WHAT THIS EXERCISE ASKS
A. In the data-loading notebook, what will be done if the monthly summarised data does not fit in memory?
B. List every comment line that appears inside the body of the create_annual_file function in the data-loading notebook.

READING PASSAGE
As the size of the monthly summarised data is expected to fit in memory, the data will be saved into a single dataframe before being imported into MySQL.

If this is not the case, each year of data will be loaded into MySQL separately. 

## Load Data

### Functions

In [361]:
# Get the names of all files in the dir
def create_annual_file(folder_path, year):
    '''
        For all of the CSV files in a given folder, combine all of the CSVs into a single annual file
        
        folder_path = String. The folder path where each of the annual folders are saved
        year = String. The calendar year file being created.
        
        returns a DataFrame
    '''
    # Full path name
    full_path = folder_path + year
    
    # Get file names in dir and convert to a list
    file_names = list(os.listdir(full_path))
    
    # Calculate the number of files in the dir
    no_files = len(file_names)
    
    # Combine the CSVs
    combined_file = pd.concat([pd.read_csv(str(full_path + "/" + f), dtype={'STATION': int}) for f in file_names])
    
    # Return combined_csv df
    return combined_file

In [362]:
# Clean the CSV
def clean_files(df):
    '''
        Clean annual files
    
        df = dataframe returned from the combined_csv function.

[Shape labeling records]
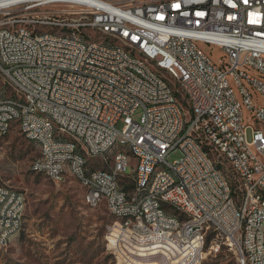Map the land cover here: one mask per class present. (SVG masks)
<instances>
[{"label": "built area", "instance_id": "built-area-1", "mask_svg": "<svg viewBox=\"0 0 264 264\" xmlns=\"http://www.w3.org/2000/svg\"><path fill=\"white\" fill-rule=\"evenodd\" d=\"M36 17L86 35L85 46L53 40L52 32L35 26ZM16 20H31L41 40L18 28L16 38L0 31L6 65L0 94L20 104V112H12L0 102L1 136L13 127L6 116L21 115L22 138L48 152V162L35 158L34 166L50 171L55 183L75 174L83 192L92 185L90 207L108 197V213L124 225L125 213H134L132 250L148 239V224L163 240L174 235L166 210L177 208L182 233H188L179 244L197 248L194 262L224 245L241 264H264V0H0V21ZM113 41L129 42L146 64L124 60ZM203 47L218 48L221 61L213 62ZM150 65L172 72L173 92L149 75ZM16 81H23V90H16ZM174 94L189 102L188 129H181L182 104H173ZM40 110H50V117H40ZM64 137H78V144L65 145ZM110 142L133 146L134 176L123 178L133 192L130 207H121L119 190L112 189L122 161H105ZM174 153L179 159L168 162ZM87 159L110 167L87 171ZM162 167L169 175H155ZM150 177H157L155 190H146ZM2 199L13 229L0 219V245L20 231L15 190ZM198 216H206L205 225H196ZM112 231L123 237V226L113 223ZM195 231H204V238L194 239ZM225 238H232V247H225ZM159 256L179 259L174 252Z\"/></svg>", "mask_w": 264, "mask_h": 264}, {"label": "rangeland", "instance_id": "rangeland-1", "mask_svg": "<svg viewBox=\"0 0 264 264\" xmlns=\"http://www.w3.org/2000/svg\"><path fill=\"white\" fill-rule=\"evenodd\" d=\"M45 19L35 18L37 21ZM28 21L24 20L25 23ZM49 27L42 28L48 31ZM203 50L213 62L221 61L218 48L203 47ZM164 75L172 78L168 72ZM2 83L0 77V85ZM140 116L141 110H138L134 119L138 120ZM118 127H121V123ZM37 156L35 144L22 138L15 126L0 138V185L22 193L25 199L21 229L5 245L0 246V264H137L140 250L148 247L139 246V242L135 243L134 250L130 247L137 236L136 222L125 220L124 225V219L111 216L104 205L88 207L82 188L72 176L55 183L35 174L31 164ZM179 157V153H174L167 160L171 163ZM90 165L101 170L110 167V163L102 164L99 159H90ZM113 223L123 226V237L116 239V232L112 231ZM182 230L167 236L178 237ZM154 232L148 227V233ZM198 232L204 238V231ZM173 251L174 248L168 246L167 254ZM156 252L151 250L152 255ZM219 252L220 257H217ZM148 260L158 264H171L173 261L159 254L141 261ZM219 261L237 264L234 252L224 248V245H218L217 251H208L207 255L199 256L193 264H219Z\"/></svg>", "mask_w": 264, "mask_h": 264}, {"label": "bare ground", "instance_id": "bare-ground-1", "mask_svg": "<svg viewBox=\"0 0 264 264\" xmlns=\"http://www.w3.org/2000/svg\"><path fill=\"white\" fill-rule=\"evenodd\" d=\"M46 21H37L35 20V26L40 25L50 26V30L44 32H52V39L57 41H68L71 45L74 46H85L86 44V35L82 33H78L75 30H57V23L50 22V18L45 19ZM41 27V28H42ZM18 28L19 31H25V37L32 40H41V31H33V23L28 21L27 23L24 20H16L15 23L10 21H0V31H3L4 38H16V30ZM113 50L115 52L120 53V56L124 58L126 61H132L135 65H145L146 57H144L139 52L131 51V47L129 46V42L126 41H113ZM170 73L172 76V72L167 71V69L160 67L158 65H150L148 66V73L151 77H156L161 80H165L166 92H173L174 89V79L173 77L169 79L164 75V73ZM0 74H6V65L4 63V56L0 53ZM49 87H56L55 78H48ZM16 90H23V81H16ZM0 102H6L7 108H9L12 112H20V104H17V100L15 98H11V95L0 94ZM173 104H182V110H180V125L181 129H188V112H189V102H183V96L181 94H174L173 96ZM40 117H50V110H40ZM241 118H248V111H241ZM6 123H13V127L15 126L21 136L25 133V121L21 115L17 114H8L6 116ZM12 127V128H13ZM11 128V129H12ZM1 136L0 131V138ZM28 142L35 144V140L27 139ZM65 145H77L78 137H64ZM37 147V145L35 144ZM38 149V159L41 162H48V152L43 148ZM120 157L122 161V165L120 167V175L114 176L112 180V189L119 190L120 193V206L121 207H130L133 201V192H131L130 182H123V178H131L134 176V170L136 166V158L133 153V146L127 145V142H110L104 148V158L105 161H117V158ZM84 169L87 171H95L98 169H94L90 165V159L84 161ZM31 170L35 174H39L46 179L55 182L54 176L52 173L46 169H43L39 166H34V161L31 164ZM155 175H169V167L155 168ZM68 176H72L75 179V174L63 175L61 178V182H63ZM157 185V177H150L147 179L146 190H155ZM81 187V186H80ZM6 189H0V219H6V229H13V219H7L8 217V209L7 206H3L2 198H9V190H12L8 187ZM92 193V185H85V192H83L84 202L90 207V194ZM15 199H18V210L16 217V226L18 229H21L23 223V216L25 211V199L22 196V193L15 191ZM104 205L107 209L108 206V197H101L98 201V206ZM115 217V216H114ZM182 213L177 210V208H168L166 210V218L169 220L175 221L174 225V233L184 230V221L181 220ZM122 219L123 218H118ZM125 220L127 221H135L136 215L134 213H125ZM196 225H205L206 216H198L196 217ZM148 227L152 230H155V224H148ZM183 230L181 232H183ZM156 231V230H155ZM15 234L6 236V243L14 236ZM188 237V233H181L180 236L176 237V241L174 242V238L167 236L165 234L164 240L163 236H156V232L148 233V239H142L139 242V246L148 248L141 249L139 254L137 255L140 260H138L137 264H158L157 262H152V260H148L147 262H143L144 258L155 256L156 254L163 256H170L167 254L168 246L170 248H174V258H179L176 262L171 261V264H193V262L197 258V248L196 247H188L183 244H179V242H187L186 239ZM194 239H201L198 231L194 232ZM4 243V245L6 244ZM186 245V244H185ZM225 245L228 247H232V238H225ZM1 246V245H0ZM218 247V245H217ZM154 249L157 252L155 254H151V250ZM145 250H149L146 251ZM184 252V253H181ZM175 254L177 256H175ZM167 260L168 257H164ZM182 260V261H181ZM181 261L180 263H178ZM237 264H241L240 258H236ZM161 264V263H160ZM163 264V263H162Z\"/></svg>", "mask_w": 264, "mask_h": 264}, {"label": "trees", "instance_id": "trees-1", "mask_svg": "<svg viewBox=\"0 0 264 264\" xmlns=\"http://www.w3.org/2000/svg\"><path fill=\"white\" fill-rule=\"evenodd\" d=\"M181 220H182V219H181ZM220 253H221V252H219L216 256H217V257H218V256L220 257ZM219 264H233V261H230V262H227V263H226L225 261H219Z\"/></svg>", "mask_w": 264, "mask_h": 264}]
</instances>
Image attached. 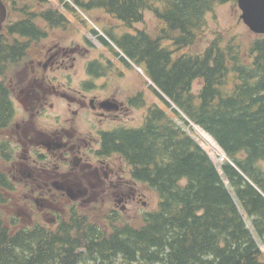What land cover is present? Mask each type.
Listing matches in <instances>:
<instances>
[{"label": "trees", "instance_id": "trees-1", "mask_svg": "<svg viewBox=\"0 0 264 264\" xmlns=\"http://www.w3.org/2000/svg\"><path fill=\"white\" fill-rule=\"evenodd\" d=\"M4 2L0 75L5 77L32 59L29 49L50 30L66 29L68 22L49 0ZM70 2L65 3L70 10L99 8L125 25L141 21L143 12L152 9L163 26L155 39L124 37L115 43L135 65H145V75L186 120L173 110L176 117L186 127L191 122L212 136L226 158L220 174L182 126L153 107L141 128L122 133L117 142H105L103 154L121 156L132 168L133 180L156 193L157 208L143 213L138 226L119 213L94 210L107 228L83 209L74 212L64 229L62 220L55 231L25 224L11 230L18 219L5 226L0 214V264H264V253L239 209L264 246V36H255L246 52L239 43H223L216 36L200 53L182 54L198 40L206 14L236 0ZM164 39L178 48L177 58L159 46ZM197 81L198 90L193 88ZM13 112L3 80L1 135ZM11 153L10 144L0 141V207L15 190L8 176Z\"/></svg>", "mask_w": 264, "mask_h": 264}, {"label": "flooded vegetation", "instance_id": "flooded-vegetation-1", "mask_svg": "<svg viewBox=\"0 0 264 264\" xmlns=\"http://www.w3.org/2000/svg\"><path fill=\"white\" fill-rule=\"evenodd\" d=\"M71 13L78 17L76 11ZM118 22L113 28L96 19L104 36H99L103 49H94L93 58L86 59L90 50L81 45L40 43L31 47L36 49L33 58L13 70L8 81L0 75L14 109L0 141L12 147L8 176L15 189L25 193V208L17 215L26 218L29 227L55 231L63 220L64 229L75 211L97 205L121 215L133 204L146 205V185L133 180L130 165L115 153L103 154L105 142H117L122 133L141 128L149 110L158 107L146 102L143 90L129 92L120 84L134 70L110 42L148 39L144 19L130 25ZM167 49L173 59L178 57L173 43ZM146 79L148 94L163 102L161 92ZM144 108V114L131 118Z\"/></svg>", "mask_w": 264, "mask_h": 264}, {"label": "rangeland", "instance_id": "rangeland-1", "mask_svg": "<svg viewBox=\"0 0 264 264\" xmlns=\"http://www.w3.org/2000/svg\"><path fill=\"white\" fill-rule=\"evenodd\" d=\"M50 4L53 7H56L60 13L66 18L68 22V26H66V29H63V32H61V29H55L50 30L48 33V37L41 42L42 43H54V42H61L63 40V45L68 47H73L76 45H81L86 47L90 50V54H87L86 59L93 58L95 56V50L99 49L102 50L103 47L100 44L101 41L99 40V36L103 35L104 32L102 27H98L95 29L92 25L93 23H96V19L99 20L102 24H106L108 26H112L113 28H117L118 20H115V18H112L110 15L106 14L103 10L99 8L92 9V14L90 13H84L76 11L77 16H73L71 13L72 10L69 8H66V4H71L70 0H64V3H59L55 0H49ZM153 7H157L156 4L153 5ZM75 11V10H73ZM71 13V14H70ZM240 11L237 8L236 3H228V4H222L216 6L211 12L207 13L205 16V26L203 27L202 32L199 35L198 40L196 43L189 49L182 51L180 53H189V54H197L200 53L206 46L210 44V42L216 37L220 36L221 41L223 43L227 41H234L236 43H239L242 47L243 51L246 52V49L248 48L249 42L252 41V39L255 38L256 35L252 34L247 27L243 24V22L239 19ZM16 16V15H14ZM81 19V21L79 20ZM143 19L144 24H142V30L147 32L149 34V37L155 39L161 32H162V23L157 18L156 14L152 9L145 10L143 12ZM86 24L89 28L93 29L94 32L91 30H88V27H86L84 24ZM123 27V26H122ZM140 27V26H139ZM124 28V27H123ZM65 41V42H64ZM163 46L170 48L172 40L170 39H164L163 40ZM33 51L35 52V48L29 49V55L33 58ZM81 52H83V49H81ZM179 53V54H180ZM130 67L134 70L132 73H128L127 76H125L121 81L120 84L122 86H125L129 89V92H136L137 90H143V92L146 94V102L150 105L157 104V106L166 113V115L173 119L174 122H176L178 125L182 126V128L201 146V148L206 152V154L209 156V158L212 160L214 165L217 167L218 172L221 174L220 166L223 163V158L218 155L215 152H211L207 150L205 147L202 139L197 135L194 129L190 130L189 127H186L182 121H180L176 115L173 113V106L167 107L160 99L156 100L154 99L150 94H148L147 90L150 89L148 86V80L146 77H144L143 73L134 67L132 64H129ZM141 70L144 72L146 71L144 67L139 66ZM6 79H9L11 77V73L5 74ZM199 86V82H195L193 85V88L198 90L197 87ZM144 109L140 110L139 112H134L131 114V118L137 119L139 117V114H144ZM128 121H131L129 117H127ZM1 135V134H0ZM261 169L264 171V161L260 163ZM3 169V167H1ZM225 185L227 184L226 181L224 182ZM6 197V203L0 207V214L1 219L5 226L10 225L9 222L12 221V218H17L18 225L12 226L11 230L18 229L17 227H20V224L28 225V220L24 217H20L17 215L18 209L23 210L25 208L24 202L21 200L24 199L25 193L23 191H20L18 189L13 190L11 193H7ZM144 201L146 202V205L143 206L141 204L135 205L133 204L130 208V210L122 214L123 220H126L128 223L134 224V226H138L140 224V216L145 212H152L157 208L158 205V197L156 193L152 192H146V195H144ZM101 205H97L95 208H92L91 210H88L87 214L88 217H90L91 220H93L97 224H101L102 226H105L106 224L101 219L99 213L97 212L92 213L94 210L98 209H105V207H100ZM240 212L243 215V219L247 225V227L250 229V231L253 233L256 241L259 244L260 250L264 253V246L260 244V241L258 240V237L256 235V232L254 231L251 222L246 217L245 213L243 212L242 208L239 206ZM110 211V208L108 209ZM106 211H101V215H105ZM102 220V221H101ZM106 227V226H105ZM107 228V227H106Z\"/></svg>", "mask_w": 264, "mask_h": 264}, {"label": "water", "instance_id": "water-1", "mask_svg": "<svg viewBox=\"0 0 264 264\" xmlns=\"http://www.w3.org/2000/svg\"><path fill=\"white\" fill-rule=\"evenodd\" d=\"M236 4L241 12L239 19L247 29L255 35L264 36V0H237ZM6 17V5L3 0H0V32ZM173 108L180 113L176 107L173 106Z\"/></svg>", "mask_w": 264, "mask_h": 264}, {"label": "bare ground", "instance_id": "bare-ground-1", "mask_svg": "<svg viewBox=\"0 0 264 264\" xmlns=\"http://www.w3.org/2000/svg\"><path fill=\"white\" fill-rule=\"evenodd\" d=\"M195 132L202 139L207 150L211 152H215L221 157L224 156L221 148L219 147V145L217 144V142L215 141L213 137H211L208 133H206L204 130L198 127L195 128Z\"/></svg>", "mask_w": 264, "mask_h": 264}]
</instances>
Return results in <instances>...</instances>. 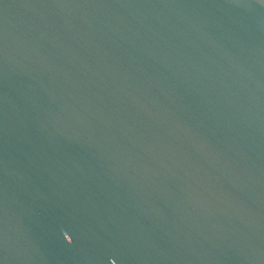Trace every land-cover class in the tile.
I'll use <instances>...</instances> for the list:
<instances>
[{"label":"water","instance_id":"obj_1","mask_svg":"<svg viewBox=\"0 0 264 264\" xmlns=\"http://www.w3.org/2000/svg\"><path fill=\"white\" fill-rule=\"evenodd\" d=\"M0 264H264V0H0Z\"/></svg>","mask_w":264,"mask_h":264}]
</instances>
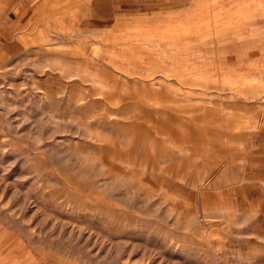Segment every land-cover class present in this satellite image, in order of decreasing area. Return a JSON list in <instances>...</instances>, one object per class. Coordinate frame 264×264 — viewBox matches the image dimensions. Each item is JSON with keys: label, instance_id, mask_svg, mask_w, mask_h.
Masks as SVG:
<instances>
[{"label": "rangeland", "instance_id": "rangeland-1", "mask_svg": "<svg viewBox=\"0 0 264 264\" xmlns=\"http://www.w3.org/2000/svg\"><path fill=\"white\" fill-rule=\"evenodd\" d=\"M31 2H0L4 264H264V0H37L14 36Z\"/></svg>", "mask_w": 264, "mask_h": 264}, {"label": "bare ground", "instance_id": "bare-ground-1", "mask_svg": "<svg viewBox=\"0 0 264 264\" xmlns=\"http://www.w3.org/2000/svg\"><path fill=\"white\" fill-rule=\"evenodd\" d=\"M37 5V0H32V2L29 4V6L27 7V9L25 11H15V21L13 23V25L11 26V28L9 29L10 33H12L14 36L15 34L17 33V31L20 29V23H21V20L26 17L27 15H29L31 13V11L36 7ZM11 10L8 9L7 12H11L9 11ZM1 37H2V40L6 43V44H9V35L6 36L5 34H1Z\"/></svg>", "mask_w": 264, "mask_h": 264}, {"label": "crops", "instance_id": "crops-1", "mask_svg": "<svg viewBox=\"0 0 264 264\" xmlns=\"http://www.w3.org/2000/svg\"><path fill=\"white\" fill-rule=\"evenodd\" d=\"M1 3H3V0H1L0 1ZM3 8V13L1 14L2 15V17H5V16H11V15H13V13H15V11H21V9H20V3L19 4H17L16 6H15V8L11 11V12H8V13H4V5L2 6ZM2 232H1V230H0V264H4V262H3V252H2V246H1V234ZM10 260L11 261H13V256L10 258ZM14 263L16 264L17 263V253L15 254V256H14ZM5 264H9V263H7V262H5Z\"/></svg>", "mask_w": 264, "mask_h": 264}]
</instances>
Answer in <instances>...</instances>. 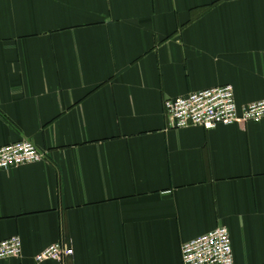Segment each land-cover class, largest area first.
I'll return each instance as SVG.
<instances>
[{"label":"crops","instance_id":"crops-1","mask_svg":"<svg viewBox=\"0 0 264 264\" xmlns=\"http://www.w3.org/2000/svg\"><path fill=\"white\" fill-rule=\"evenodd\" d=\"M232 84L264 100V0H0V264H183L228 227L234 264H264V120L169 127L164 102ZM64 260L37 262L57 242Z\"/></svg>","mask_w":264,"mask_h":264},{"label":"built area","instance_id":"built-area-1","mask_svg":"<svg viewBox=\"0 0 264 264\" xmlns=\"http://www.w3.org/2000/svg\"><path fill=\"white\" fill-rule=\"evenodd\" d=\"M232 84H223L191 92L184 96L168 98L164 112L172 129L198 126L207 130L220 125L244 124L264 120V100L239 106ZM48 152L41 151L28 139L0 146V170H8L31 163L43 162ZM20 236L0 241V260L19 257L22 254ZM74 254V250L60 241L44 249L36 256L37 262L62 261ZM234 249L227 226L217 225L182 246L183 264H234Z\"/></svg>","mask_w":264,"mask_h":264}]
</instances>
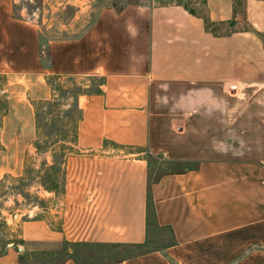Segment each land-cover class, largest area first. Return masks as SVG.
Returning a JSON list of instances; mask_svg holds the SVG:
<instances>
[{"label": "crops", "instance_id": "1", "mask_svg": "<svg viewBox=\"0 0 264 264\" xmlns=\"http://www.w3.org/2000/svg\"><path fill=\"white\" fill-rule=\"evenodd\" d=\"M188 1L203 5L216 25L241 17L251 29L216 32L179 0L129 4L99 17L94 64L78 56L70 69L62 67L102 77L96 91L77 99L79 154H64L62 185L48 190L53 219L24 224L23 238L47 250L62 241L141 244L150 208L177 242L263 219L264 172L252 162L247 139L254 135L247 131L264 129V122L252 120L245 103L233 105L248 88H264V0H244L241 14L238 0ZM52 64L58 74L61 67ZM143 153L196 165L150 182ZM0 264L22 263L8 252ZM54 264L78 262L67 257Z\"/></svg>", "mask_w": 264, "mask_h": 264}, {"label": "rangeland", "instance_id": "2", "mask_svg": "<svg viewBox=\"0 0 264 264\" xmlns=\"http://www.w3.org/2000/svg\"><path fill=\"white\" fill-rule=\"evenodd\" d=\"M167 1L0 0V256L13 252L22 264H54L67 257L78 264L134 257H149L143 260L145 264H264V217L220 233L199 235L190 242H177L169 226L157 225L151 208L146 241L141 244L62 241L59 248L47 250L21 234L28 222L53 219L52 191L59 190L64 178L62 154L68 158L79 154L73 146L80 113L78 96L96 91L102 82L100 76L63 72V65L70 69L78 56H83L85 65L94 64L96 20L108 11ZM196 7L203 10L200 4ZM236 10L243 13L244 0L236 2ZM247 26L240 17L232 29ZM224 28L228 25H216L217 30ZM53 62L61 67L58 74L53 72ZM255 89L263 92L258 96ZM261 93L264 88H248L246 96L236 97L233 107L239 109L245 103L248 115L250 110L255 112L252 120L264 122ZM47 101L51 104L43 105ZM248 134L254 135L253 140L247 139L248 150L252 147L255 154L252 162L264 172V129ZM140 155L148 158L150 182L196 165V161L164 155Z\"/></svg>", "mask_w": 264, "mask_h": 264}, {"label": "trees", "instance_id": "3", "mask_svg": "<svg viewBox=\"0 0 264 264\" xmlns=\"http://www.w3.org/2000/svg\"><path fill=\"white\" fill-rule=\"evenodd\" d=\"M168 1H172V0H168ZM179 1H181V2H183V4H184V7L189 11V12H191V13H193V14H202V16L204 17V20H205V23H206V26L207 27H209L210 29H213L214 31H218L217 29H216V24H214V23H212L210 20H209V18H208V16H207V14L206 13H204L203 12V10H197V7H194V6H190L189 5V1L188 0H179ZM202 6V8L204 9L205 7L203 6V5H201ZM204 11H205V9H204ZM236 24V21L234 20V19H231V20H229L227 23H226V25H228V30H230V31H234V30H236V29H232V27L234 26ZM247 29H251V27L250 26H247V27H245V28H242V29H238V30H247ZM263 39H264V37H262ZM49 104H51V102L50 101H47V102H45L43 105H49ZM78 107V106H77ZM78 109H79V107H78ZM80 110V109H79ZM79 118H80V113H79V115H78V117H77V119H76V124H75V127H74V130H73V132H74V139H76V136H77V122H78V120H79ZM60 137H63V138H65V136L64 135H62V136H60ZM73 139V140H74ZM47 150H51V149H47ZM51 151H54V149H52ZM65 154V153H64ZM64 154H62V158H63V156H64ZM51 155H52V153H51Z\"/></svg>", "mask_w": 264, "mask_h": 264}]
</instances>
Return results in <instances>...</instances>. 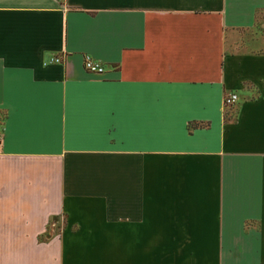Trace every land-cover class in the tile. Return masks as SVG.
<instances>
[{
    "label": "crops",
    "instance_id": "obj_1",
    "mask_svg": "<svg viewBox=\"0 0 264 264\" xmlns=\"http://www.w3.org/2000/svg\"><path fill=\"white\" fill-rule=\"evenodd\" d=\"M258 13L0 0V264H264Z\"/></svg>",
    "mask_w": 264,
    "mask_h": 264
},
{
    "label": "rangeland",
    "instance_id": "obj_2",
    "mask_svg": "<svg viewBox=\"0 0 264 264\" xmlns=\"http://www.w3.org/2000/svg\"><path fill=\"white\" fill-rule=\"evenodd\" d=\"M232 33L229 34L230 38L227 42L229 48L233 50L245 48L248 49L250 44L263 46L264 45V13L256 14L254 25L251 30L245 31L244 33ZM253 41V43H252ZM255 41V42H254ZM47 236V233L45 234Z\"/></svg>",
    "mask_w": 264,
    "mask_h": 264
},
{
    "label": "built area",
    "instance_id": "obj_3",
    "mask_svg": "<svg viewBox=\"0 0 264 264\" xmlns=\"http://www.w3.org/2000/svg\"><path fill=\"white\" fill-rule=\"evenodd\" d=\"M83 67L86 71L94 74H101L103 72V68L98 63L91 61L89 58L85 57L83 60ZM235 100V96L233 94H227L222 99L223 106H227L233 103ZM1 137V136H0Z\"/></svg>",
    "mask_w": 264,
    "mask_h": 264
}]
</instances>
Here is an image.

ANSWERS TO THE TASKS
A. Each year of data will be loaded into MySQL separately.

B.
- Full path name
- Get file names in dir and convert to a list
- Calculate the number of files in the dir
- Combine the CSVs
- Return combined_csv df